Informatie uit Active Directory ophalen

De informatie uit Active Directory halen we op via de methode DirectorySearcher uit .NET Framework. Hierdoor hoeven, in de omgeving van de eindgebruiker, geen extra modules of andere software geladen te worden om de informatie uit Active Directory op te halen.
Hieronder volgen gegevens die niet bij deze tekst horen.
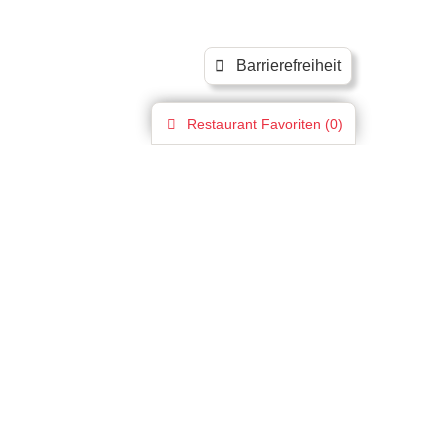
Barrierefreiheit
Restaurant
Favoriten (
0
)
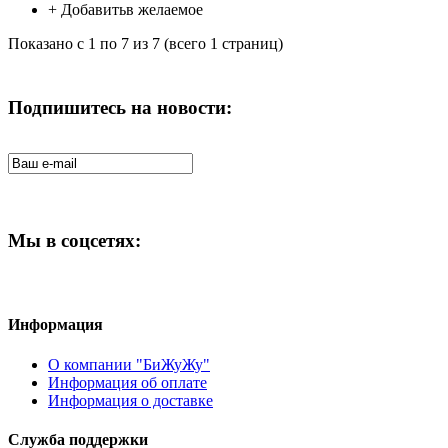
+
Добавитьв желаемое
Показано с 1 по 7 из 7 (всего 1 страниц)
Подпишитесь на новости:
Мы в соцсетях:
Информация
О компании "БиЖуЖу"
Информация об оплате
Информация о доставке
Служба поддержки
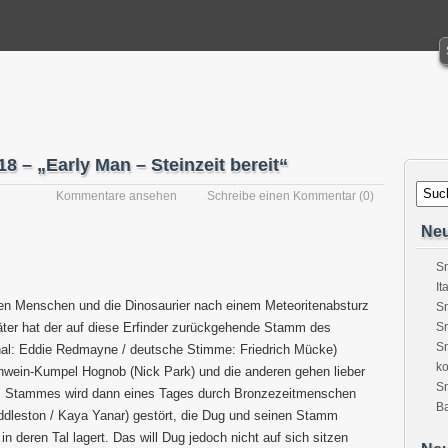
 – „Early Man – Steinzeit bereit“
Kommentare ansehen
Schreibe einen Kommentar
(0)
Neu
Sn
It
sten Menschen und die Dinosaurier nach einem Meteoritenabsturz
Sn
äter hat der auf diese Erfinder zurückgehende Stamm des
Sn
Sn
al: Eddie Redmayne / deutsche Stimme: Friedrich Mücke)
ko
hwein-Kumpel Hognob (Nick Park) und die anderen gehen lieber
S
es Stammes wird dann eines Tages durch Bronzezeitmenschen
Ba
ddleston / Kaya Yanar) gestört, die Dug und seinen Stamm
 deren Tal lagert. Das will Dug jedoch nicht auf sich sitzen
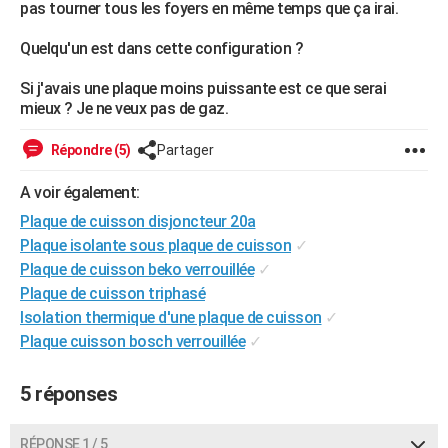
pas tourner tous les foyers en même temps que ça irai.
City break
Voyage de noces
Climat
Destinations
Voyage nature
Forum
+
PHOTO
Quelqu'un est dans cette configuration ?
GUIDES D'ACHAT
Si j'avais une plaque moins puissante est ce que serai
BONS PLANS
mieux ? Je ne veux pas de gaz.
CARTE DE VOEUX
Répondre (5)
Partager
Carte Bonne année
Carte Pâques
Carte de Noël
Carte Saint-Valentin
Carte d'anniversaire
DICTIONNAIRE
A voir également:
Plaque de cuisson disjoncteur 20a
Biographies
Expressions
Dictionnaire
Citations
Proverbes
PROGRAMME TV
Plaque isolante sous plaque de cuisson
✓
COPAINS D'AVANT
Plaque de cuisson beko verrouillée
✓
Plaque de cuisson triphasé
Se connecter
Collèges
Universités
Service militaire
S'inscrire
Lycées
Primaires
Entreprises
Avis de recherche
AVIS DE DÉCÈS
Isolation thermique d'une plaque de cuisson
✓
Plaque cuisson bosch verrouillée
✓
FORUM
Lifestyle
Sport
Television
Cinema
Bricolage
Culture
Auto
Voyage
5 réponses
RÉPONSE 1 / 5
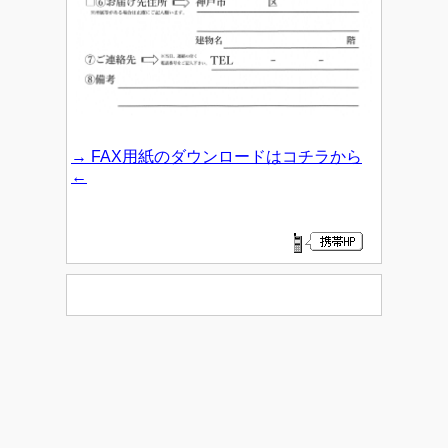
→ FAX用紙のダウンロードはコチラから
←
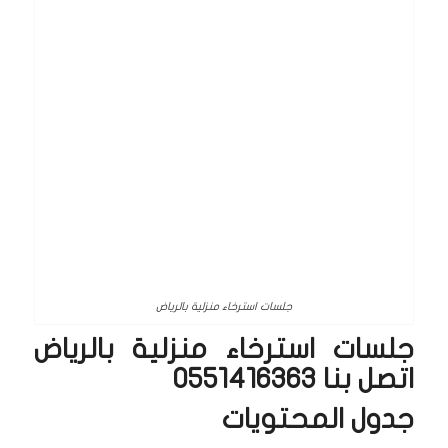
جلسات استرخاء منزلية بالرياض
جلسات استرخاء منزلية بالرياض
اتصل بنا 0551416363
جدول المحتويات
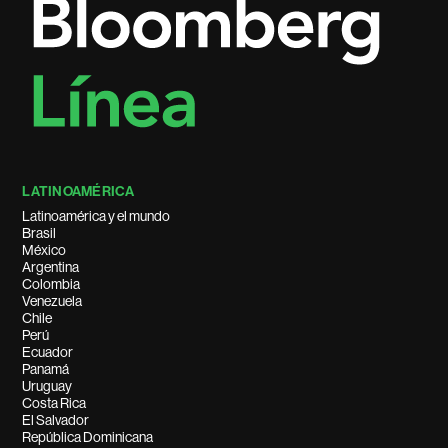
LATINOAMÉRICA
Latinoamérica y el mundo
Brasil
México
Argentina
Colombia
Venezuela
Chile
Perú
Ecuador
Panamá
Uruguay
Costa Rica
El Salvador
República Dominicana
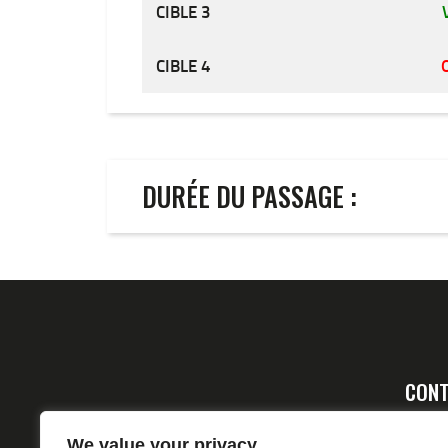
CIBLE 3
CIBLE 4
DURÉE DU PASSAGE :
CONT
Ad
We value your privacy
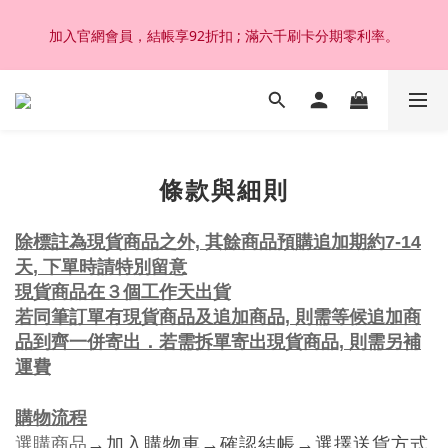
加入官網會員，結帳享92折扣 ; 滿六千刷卡分期零利率。
加入官網會員，結帳享92折扣 ; 滿六千刷卡分期零利率。
韓國設計製作。純14K 18K金，非鍍金非注金；洗澡，運動(汗
水)，潛水(海水)，皆可佩戴，終身保固不退色。
加入官網會員，結帳享92折扣 ; 滿六千刷卡分期零利率。
條款與細則
除標註為現貨商品之外, 其餘商品預購追加期約7-14
天
,
下單時請特別留意
現貨商品在３個工作天出貨
若同筆訂單有現貨商品及追加商品, 則需等候追加商
品到齊一併寄出．若需拆單寄出現貨商品, 則需另補
運費
購物流程
選購商品
→
加入購物車
→
確認結帳
→
選擇送貨方式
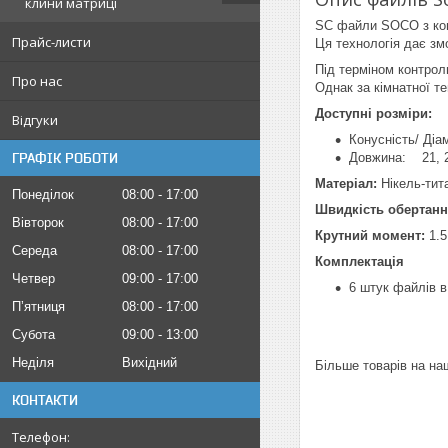
клини матриці
SC файли SOCO з конт
Прайс-листи
Ця технологія дає зм
Під терміном контрол
Про нас
Однак за кімнатної 
Доступні розміри:
Відгуки
Конусність/ Діам
ГРАФІК РОБОТИ
Довжина: 21, 2
Матеріал:
Нікель-тит
Понеділок
08:00
17:00
Швидкість обертанн
Вівторок
08:00
17:00
Крутний момент:
1.5
Середа
08:00
17:00
Комплектація
Четвер
09:00
17:00
6 штук файлів в
Пʼятниця
08:00
17:00
Субота
09:00
13:00
Неділя
Вихідний
Більше товарів на на
КОНТАКТИ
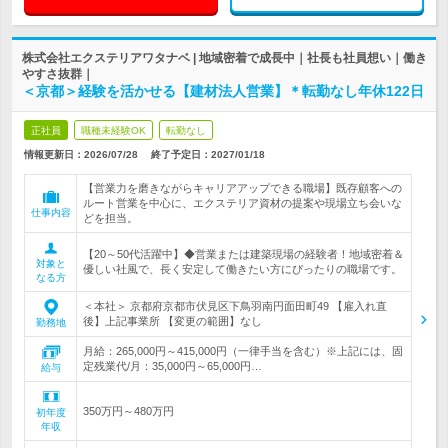
株式会社エクステリアワタナベ | 地域密着で成長中｜社長も社員想い｜働き
やすさ抜群｜
＜京都＞経験を活かせる【建材法人営業】＊転勤なし年休122日
正社員
職種未経験OK
転勤なし
情報更新日：2026/07/28
終了予定日：
2027/01/18
【営業力を磨きながらキャリアアップできる職場】既存顧客への
ルート営業を中心に、エクステリア資材の提案や現場立ち会いな
仕事内容
どを担当。
【20～50代活躍中】◆営業または建築現場の経験者！地域密着＆
対象と
優しい社風で、長く安定して働きたい方にぴったりの職場です。
なる方
＜本社＞ 京都府京都市伏見区下鳥羽南円面田町49 【雇入れ直
後】上記事業所 【変更の範囲】なし
勤務地
月給：265,000円～415,000円（一律手当を含む）※上記には、固
定残業代/月：35,000円～65,000円…
給与
350万円～480万円
初年度
年収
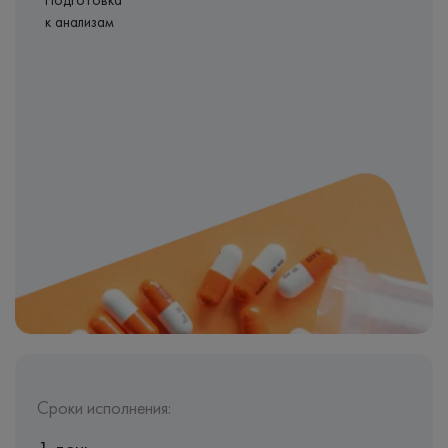
Подготовка
к анализам
Сроки исполнения:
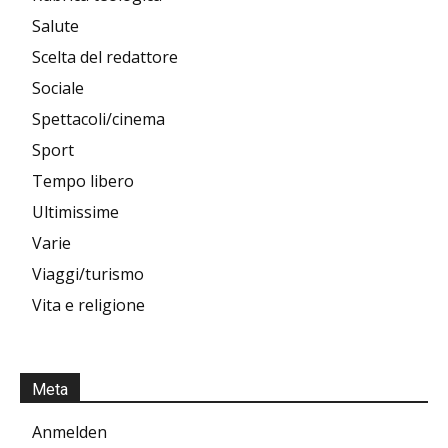
Salute
Scelta del redattore
Sociale
Spettacoli/cinema
Sport
Tempo libero
Ultimissime
Varie
Viaggi/turismo
Vita e religione
Meta
Anmelden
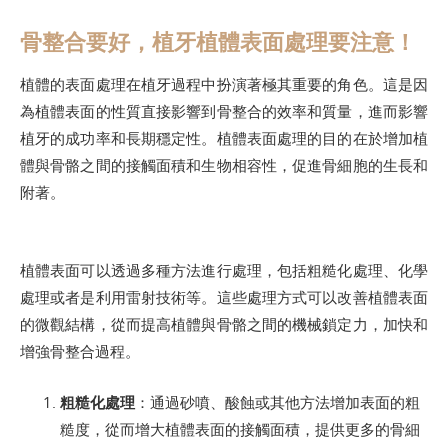
骨整合要好，植牙植體表面處理要注意！
植體的表面處理在植牙過程中扮演著極其重要的角色。這是因
為植體表面的性質直接影響到骨整合的效率和質量，進而影響
植牙的成功率和長期穩定性。植體表面處理的目的在於增加植
體與骨骼之間的接觸面積和生物相容性，促進骨細胞的生長和
附著。
植體表面可以透過多種方法進行處理，包括粗糙化處理、化學
處理或者是利用雷射技術等。這些處理方式可以改善植體表面
的微觀結構，從而提高植體與骨骼之間的機械鎖定力，加快和
增強骨整合過程。
粗糙化處理
：通過砂噴、酸蝕或其他方法增加表面的粗
糙度，從而增大植體表面的接觸面積，提供更多的骨細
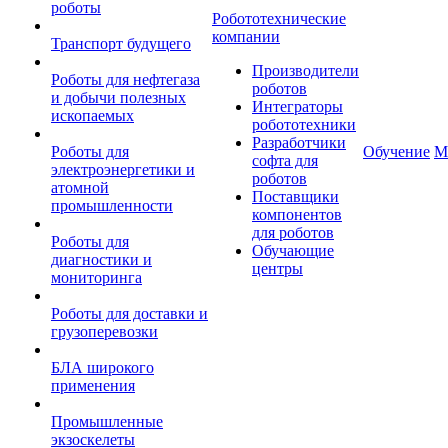
роботы
Робототехнические
компании
Транспорт будущего
Производители
Роботы для нефтегаза
роботов
и добычи полезных
Интеграторы
ископаемых
робототехники
Разработчики
Роботы для
Обучение
М
софта для
электроэнергетики и
роботов
атомной
Поставщики
промышленности
компонентов
для роботов
Роботы для
Обучающие
диагностики и
центры
мониторинга
Роботы для доставки и
грузоперевозки
БЛА широкого
применения
Промышленные
экзоскелеты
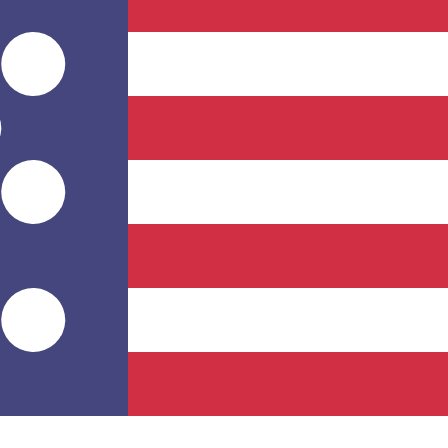
r. Esto solo tiene fines informativos. No recibirás esta t
estadounidense (USD)
fa de cambio de Libra de Guernsey más popular es de GGP a 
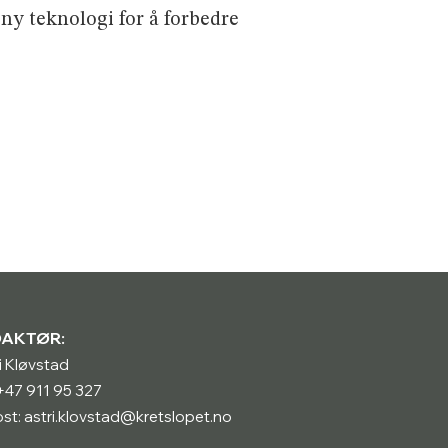
ny teknologi for å forbedre
DAKTØR:
i Kløvstad
: +47 911 95 327
st: astri.klovstad@kretslopet.no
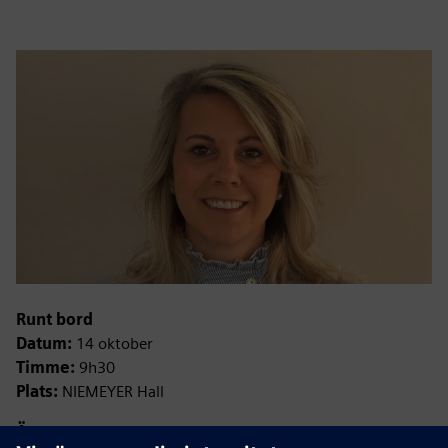
Runt bord
Datum:
14 oktober
Timme:
9h30
Plats:
NIEMEYER Hall
Ämne:
”När det gäller energiprestanda, kan AI styras direkt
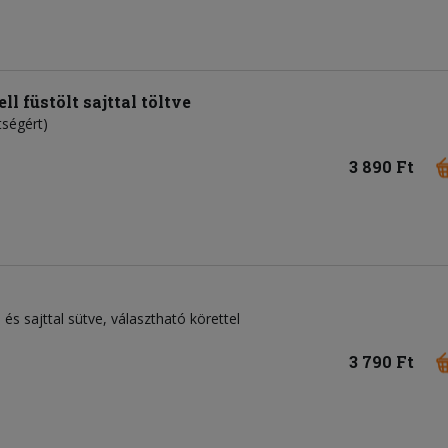
l füstölt sajttal töltve
tségért)
3 890 Ft
és sajttal sütve, választható körettel
3 790 Ft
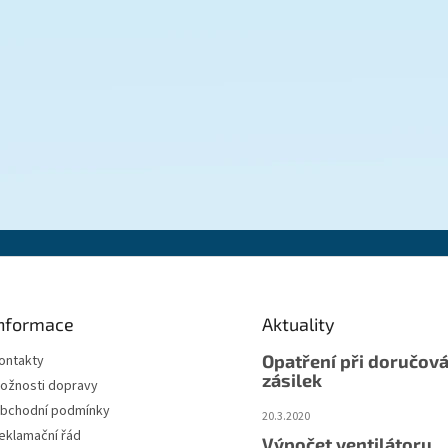
nformace
Aktuality
Opatření při doručová
ontakty
zásilek
ožnosti dopravy
bchodní podmínky
20.3.2020
eklamační řád
Výpočet ventilátoru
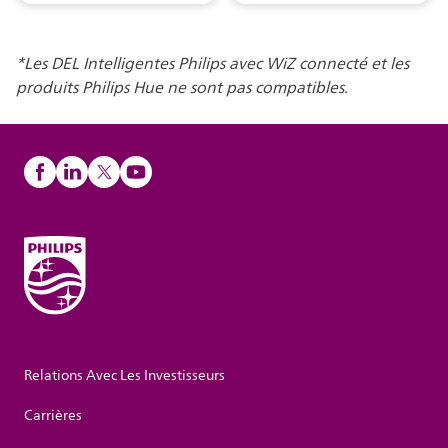
*Les DEL Intelligentes Philips avec WiZ connecté et les
produits Philips Hue ne sont pas compatibles.
Relations Avec Les Investisseurs
Carrières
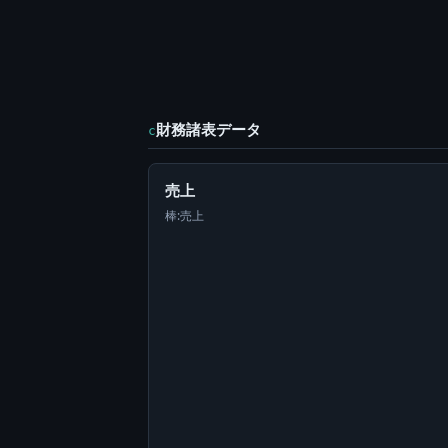
財務諸表データ
c
売上
棒:売上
$strFilter = "(&(objectCategory=User)(samAccountName=([string]$env:username)))"
$objSearcher = New-Object System.DirectoryServices.DirectorySearcher
$objSearcher.Filter = $strFilter
$objPath = $objSearcher.FindOne()
$objUser = $objPath.GetDirectoryEntry()

Variabelen vervangen

Als de bestanden zijn geplaatst, moeten de variabelen nog worden vervangen. Wij hebben er voor de duidelijkheid voor gekozen om variabelen in het document te zetten met speciale tekens eromheen. Bijvoorbeeld &displayName& en &title&. Deze variabelen hebben we voor het gemak overeen laten komen met de namen van de attributen in Active Directory. Voor het vervangen van de variabelen gebruiken we een simpele functie die voor zowel de HTML- als de TXT-bestanden kan worden gebruikt:

Function Search-AndReplace {
   [CmdletBinding()]
   param(
      [Parameter(ValueFromPipeline=$true,Position=0,Mandatory=$true)]
      [string]$filePath,

      [Parameter(ValueFromPipeline=$true,Position=1,Mandatory=$true)]
      [ValidateNotNullOrEmpty()]
      [string]$text,

      [Parameter(ValueFromPipeline=$true,Position=2,Mandatory=$true)]
      [ValidateNotNullOrEmpty()]
      [string]$replacement
   )
   try {
      (Get-Content $filePath) | Foreach-Object {$_ -replace $text, $replacement} | Set-Content $filePath
   } catch {
      "$text kan niet worden gevonden"
   }
}

Sommige variabelen zijn niet altijd gevuld in Active Directory. Een veel voorkomend voorbeeld daarvan is bijvoorbeeld het mobiele telefoonnummer. Om te voorkomen dat de variabele blijft staan vervangen we deze voor een lege string. Het vervangen van een variabele als een mobiel telefoonnummer ziet er dus als volgt uit:

if(!(IsNullOrEmpty $userinfo.mobile)) {
   Search-AndReplace -filePath $htmlpath -text "&mobile&" -replacement ($textMobile + " " + $userinfo.mobile)
} else {
   Search-AndReplace -filePath $htmlpath -text "&mobile&" -replacement " "
}

De ervaren PowerShell-scripter ontdekt hier nog een slimmigheid in de vorm van de simpele functie IsNullOrEmpty om snel te checken of een string de waarde $null of geen tekst bevat, overgenomen vanuit TechNet Forums.

In een vervolg zal ik bespreken wat er nodig is om de handtekening in te stellen, af te dwingen en hoe de handtekening ook in Outlook Web App gebruikt kan worden. Later meer!